That is the significance of Hogarth’s admiration for The Beggar’s Opera. This quintessentially London artist saw the possibility of channelling his own genius through it. He painted the same scene from the play on six separate occasions, in the process, according to Jenny Uglow, “bursting into life as a true painter.” It is not hard to understand how this intense depiction of London life invigorated and animated the artist, since in his subsequent work he reveals his own vital engagement with the scenic possibilities of street life. In fact he creates his own tradition of London villains, in the characterisation of “Tom Nero” in The Four Stages of Cruelty (1751) and “Thomas Idle” in the Industry and Idleness series (1747); both end as murderers, suspended on the gallows, but the course of their fatal careers is given a lurid and sensational aspect by being placed within the context of the streets and “low” haunts of the city.

Everything there conspires to engender dreadful deeds.

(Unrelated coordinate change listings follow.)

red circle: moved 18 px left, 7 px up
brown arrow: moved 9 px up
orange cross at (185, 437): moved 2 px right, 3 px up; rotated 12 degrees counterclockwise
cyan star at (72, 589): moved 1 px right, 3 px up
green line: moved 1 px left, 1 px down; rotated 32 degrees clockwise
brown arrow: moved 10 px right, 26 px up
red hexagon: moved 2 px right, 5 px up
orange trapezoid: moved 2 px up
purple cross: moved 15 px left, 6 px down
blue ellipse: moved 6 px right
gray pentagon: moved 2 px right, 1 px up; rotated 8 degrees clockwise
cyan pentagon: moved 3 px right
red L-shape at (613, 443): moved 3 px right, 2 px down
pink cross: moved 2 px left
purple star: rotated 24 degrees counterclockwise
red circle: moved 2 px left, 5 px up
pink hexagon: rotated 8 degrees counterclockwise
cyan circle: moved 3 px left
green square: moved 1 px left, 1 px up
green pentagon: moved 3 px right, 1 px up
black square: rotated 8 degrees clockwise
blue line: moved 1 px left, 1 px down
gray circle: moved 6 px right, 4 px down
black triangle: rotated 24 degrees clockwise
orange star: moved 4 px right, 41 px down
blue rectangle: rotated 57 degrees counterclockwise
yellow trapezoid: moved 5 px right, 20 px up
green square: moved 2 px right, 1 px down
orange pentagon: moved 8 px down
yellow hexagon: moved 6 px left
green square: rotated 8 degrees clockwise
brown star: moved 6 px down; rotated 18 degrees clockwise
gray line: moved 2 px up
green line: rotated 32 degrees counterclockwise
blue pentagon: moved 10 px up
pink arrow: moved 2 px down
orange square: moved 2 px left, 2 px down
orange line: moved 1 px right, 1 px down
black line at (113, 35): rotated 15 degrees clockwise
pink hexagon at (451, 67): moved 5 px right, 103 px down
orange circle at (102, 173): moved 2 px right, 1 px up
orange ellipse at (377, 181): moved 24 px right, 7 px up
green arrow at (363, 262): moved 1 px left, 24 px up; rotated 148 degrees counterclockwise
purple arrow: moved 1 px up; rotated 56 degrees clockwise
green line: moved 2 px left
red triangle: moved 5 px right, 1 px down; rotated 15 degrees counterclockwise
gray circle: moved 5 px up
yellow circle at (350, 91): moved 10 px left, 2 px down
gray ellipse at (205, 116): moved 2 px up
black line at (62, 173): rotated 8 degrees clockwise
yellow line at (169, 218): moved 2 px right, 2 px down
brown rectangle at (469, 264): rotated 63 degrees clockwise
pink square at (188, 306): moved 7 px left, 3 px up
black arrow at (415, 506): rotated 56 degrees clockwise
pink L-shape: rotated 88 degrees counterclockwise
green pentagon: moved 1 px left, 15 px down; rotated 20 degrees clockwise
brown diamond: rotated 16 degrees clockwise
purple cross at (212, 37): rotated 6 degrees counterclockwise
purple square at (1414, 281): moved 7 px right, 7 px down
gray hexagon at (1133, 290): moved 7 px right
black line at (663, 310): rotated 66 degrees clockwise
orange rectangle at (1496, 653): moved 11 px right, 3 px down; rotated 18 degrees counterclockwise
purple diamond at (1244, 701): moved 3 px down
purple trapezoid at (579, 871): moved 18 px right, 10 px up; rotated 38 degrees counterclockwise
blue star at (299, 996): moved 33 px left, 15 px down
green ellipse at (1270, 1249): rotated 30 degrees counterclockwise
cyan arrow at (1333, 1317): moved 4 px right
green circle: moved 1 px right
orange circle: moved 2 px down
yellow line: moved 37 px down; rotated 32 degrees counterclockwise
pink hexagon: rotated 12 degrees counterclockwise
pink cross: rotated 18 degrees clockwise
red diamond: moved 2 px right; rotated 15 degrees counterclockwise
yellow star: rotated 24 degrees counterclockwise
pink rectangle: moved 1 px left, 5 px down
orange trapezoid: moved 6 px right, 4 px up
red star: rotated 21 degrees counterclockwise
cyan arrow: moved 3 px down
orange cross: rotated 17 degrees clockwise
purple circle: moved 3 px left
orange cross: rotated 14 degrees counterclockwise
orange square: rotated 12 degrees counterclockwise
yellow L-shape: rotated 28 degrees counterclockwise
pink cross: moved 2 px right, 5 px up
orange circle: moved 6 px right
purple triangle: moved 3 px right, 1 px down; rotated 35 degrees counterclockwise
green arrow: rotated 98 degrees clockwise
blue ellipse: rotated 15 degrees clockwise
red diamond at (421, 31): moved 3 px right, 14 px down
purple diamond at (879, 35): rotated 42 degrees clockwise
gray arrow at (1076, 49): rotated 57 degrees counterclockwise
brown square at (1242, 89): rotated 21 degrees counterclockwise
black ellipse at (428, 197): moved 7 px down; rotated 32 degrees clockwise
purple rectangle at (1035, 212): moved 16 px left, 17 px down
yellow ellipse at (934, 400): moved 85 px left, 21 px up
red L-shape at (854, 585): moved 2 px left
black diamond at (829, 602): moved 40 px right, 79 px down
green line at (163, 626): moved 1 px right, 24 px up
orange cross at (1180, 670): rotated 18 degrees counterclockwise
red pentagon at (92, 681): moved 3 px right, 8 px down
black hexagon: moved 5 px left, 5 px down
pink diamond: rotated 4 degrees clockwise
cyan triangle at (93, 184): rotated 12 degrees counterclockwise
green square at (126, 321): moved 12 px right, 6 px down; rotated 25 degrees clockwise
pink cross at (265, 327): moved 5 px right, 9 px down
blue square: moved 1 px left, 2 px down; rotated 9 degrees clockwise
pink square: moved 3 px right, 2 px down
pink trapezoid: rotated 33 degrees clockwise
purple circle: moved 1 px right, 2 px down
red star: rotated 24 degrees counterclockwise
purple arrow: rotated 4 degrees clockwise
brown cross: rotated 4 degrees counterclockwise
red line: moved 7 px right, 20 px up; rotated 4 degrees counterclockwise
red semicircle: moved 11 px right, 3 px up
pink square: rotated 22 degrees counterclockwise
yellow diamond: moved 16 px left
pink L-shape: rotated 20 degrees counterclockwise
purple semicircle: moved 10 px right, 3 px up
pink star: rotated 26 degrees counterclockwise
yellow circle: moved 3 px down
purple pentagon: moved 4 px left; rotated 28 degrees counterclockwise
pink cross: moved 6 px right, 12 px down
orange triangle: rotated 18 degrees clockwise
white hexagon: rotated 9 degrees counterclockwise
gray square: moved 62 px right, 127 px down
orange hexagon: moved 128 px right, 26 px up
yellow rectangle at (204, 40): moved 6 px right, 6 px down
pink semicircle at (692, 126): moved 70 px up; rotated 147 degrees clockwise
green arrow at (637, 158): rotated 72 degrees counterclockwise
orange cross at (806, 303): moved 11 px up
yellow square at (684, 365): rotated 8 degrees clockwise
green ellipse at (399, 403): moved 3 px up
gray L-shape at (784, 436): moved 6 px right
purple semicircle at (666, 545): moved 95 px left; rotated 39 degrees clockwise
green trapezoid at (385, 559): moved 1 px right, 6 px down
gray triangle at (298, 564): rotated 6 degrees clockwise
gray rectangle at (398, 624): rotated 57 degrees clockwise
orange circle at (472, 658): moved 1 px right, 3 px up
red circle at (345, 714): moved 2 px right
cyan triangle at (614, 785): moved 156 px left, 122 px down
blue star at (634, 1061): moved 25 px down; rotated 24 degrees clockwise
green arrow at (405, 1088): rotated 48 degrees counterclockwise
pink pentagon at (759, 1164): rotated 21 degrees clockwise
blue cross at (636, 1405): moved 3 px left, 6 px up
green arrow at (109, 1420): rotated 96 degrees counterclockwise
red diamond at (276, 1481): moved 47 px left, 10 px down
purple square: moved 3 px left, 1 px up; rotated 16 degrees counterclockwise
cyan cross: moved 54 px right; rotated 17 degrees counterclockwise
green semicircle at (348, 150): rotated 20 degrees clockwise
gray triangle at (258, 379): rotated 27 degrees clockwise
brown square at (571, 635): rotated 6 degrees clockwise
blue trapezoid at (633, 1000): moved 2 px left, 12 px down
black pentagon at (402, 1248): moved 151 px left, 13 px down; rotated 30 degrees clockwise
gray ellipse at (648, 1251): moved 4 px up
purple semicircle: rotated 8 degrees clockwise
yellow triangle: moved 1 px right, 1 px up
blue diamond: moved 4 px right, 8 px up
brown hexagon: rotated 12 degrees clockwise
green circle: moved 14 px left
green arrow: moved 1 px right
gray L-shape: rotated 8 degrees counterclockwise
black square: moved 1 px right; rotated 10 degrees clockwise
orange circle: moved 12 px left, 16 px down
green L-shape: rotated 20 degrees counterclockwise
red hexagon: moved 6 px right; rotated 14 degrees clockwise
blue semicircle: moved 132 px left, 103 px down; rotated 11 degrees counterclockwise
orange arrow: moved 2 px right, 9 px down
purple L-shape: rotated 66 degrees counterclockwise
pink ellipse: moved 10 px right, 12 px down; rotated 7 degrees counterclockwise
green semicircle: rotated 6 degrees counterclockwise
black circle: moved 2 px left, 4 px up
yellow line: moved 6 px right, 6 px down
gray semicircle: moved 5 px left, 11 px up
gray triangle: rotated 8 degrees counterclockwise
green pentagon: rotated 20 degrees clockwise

In The Four Stages of Cruelty the life of the city itself is the true engine of that cruelty; as Hogarth put it in his disquisition on these prints, the work was done “in hopes of preventing in some degree that cruel treatment of poor Animals which makes the streets of London more disagreeable to the human mind, than any thing what ever, the very describing of which gives pain.” In one scene outside Thavies Inn coffee house in Holborn, along the main route to Smithfield from the rural areas of Islington and Marylebone, the driver of cab number twenty-four is mercilessly belabouring his horse while a sheep is being clubbed to death in the foreground; a child unnoticed falls under the wheel of a brewer’s cart while on the wall there is a poster advertising a cock-fight.

At the execution of Thomas Idle, the drunken and violent rabble beneath the gallows act as a mirror of his existence and are an emblem of it. Recognisable figures are also part of the Tyburn crowd-Tiddy Doll, the eccentric seller of gingerbread, Mother Douglas, the fat and drunken procuress, and, on the gallows itself, half-witted “Funny Joe” who amused the populace at executions with his jokes and speeches. A suggestive biblical motto, from Proverbs, at the bottom of the print announces that “then they shall call upon God, but he will not answer.” Hogarth is depicting a pagan society from which these criminals have ineluctably emerged.

· · ·

If John Gay was intent upon turning thieves or receivers into dramatic heroes or characters, then he was himself following a distinguished London tradition. In the four years before The Beggar’s Opera had appeared on stage there had been other theatrical representations of Harlequin Sheppard and A Match in Newgate, the former suggesting a remarkable link between pantomime and crime. More than a century earlier Beaumont and Fletcher, in The Beggar’s Bush, had given dramatic currency to the tricks and slang of London criminals-again with the powerful insinuation that they were behaving no worse than those “betters” who ruled them. In 1687 Marcellus Laroon similarly depicted in elegant style and form “the Squire of Alsatia,” a notorious thief and confidence man, called “Bully” Dawson, who is nevertheless posed in Laroon’s print in the manner of a great fop and gentleman. The theatrical manner, and disguise, are emblematic of the contrasts and variety of the streets. All these various works manifest in turn a strange fascination for the life of the vagrant and the outcast, as if the conditions of London might propel anyone into a state of need or outlawry. Why else should the streets of London so haunt Hogarth’s own imagination?

The tradition continued in the sensational accounts of the lives of famous criminals, whose exploits were every bit as melodramatic as the characters upon the stage. “You cannot conceive,” wrote Horace Walpole in the latter part of the eighteenth century, “the ridiculous rage there is for going to Newgate, the prints that are published of the malefactors, and the memoirs of their lives set forth with as much parade as Marshal Turenne’s.” Swift satirised that “rage” some decades earlier with his description of “Tom Clinch” being driven to the scaffold:

The maids to the doors and the balconies ran,

And said, “Lack-a-day! he’s a proper young man.”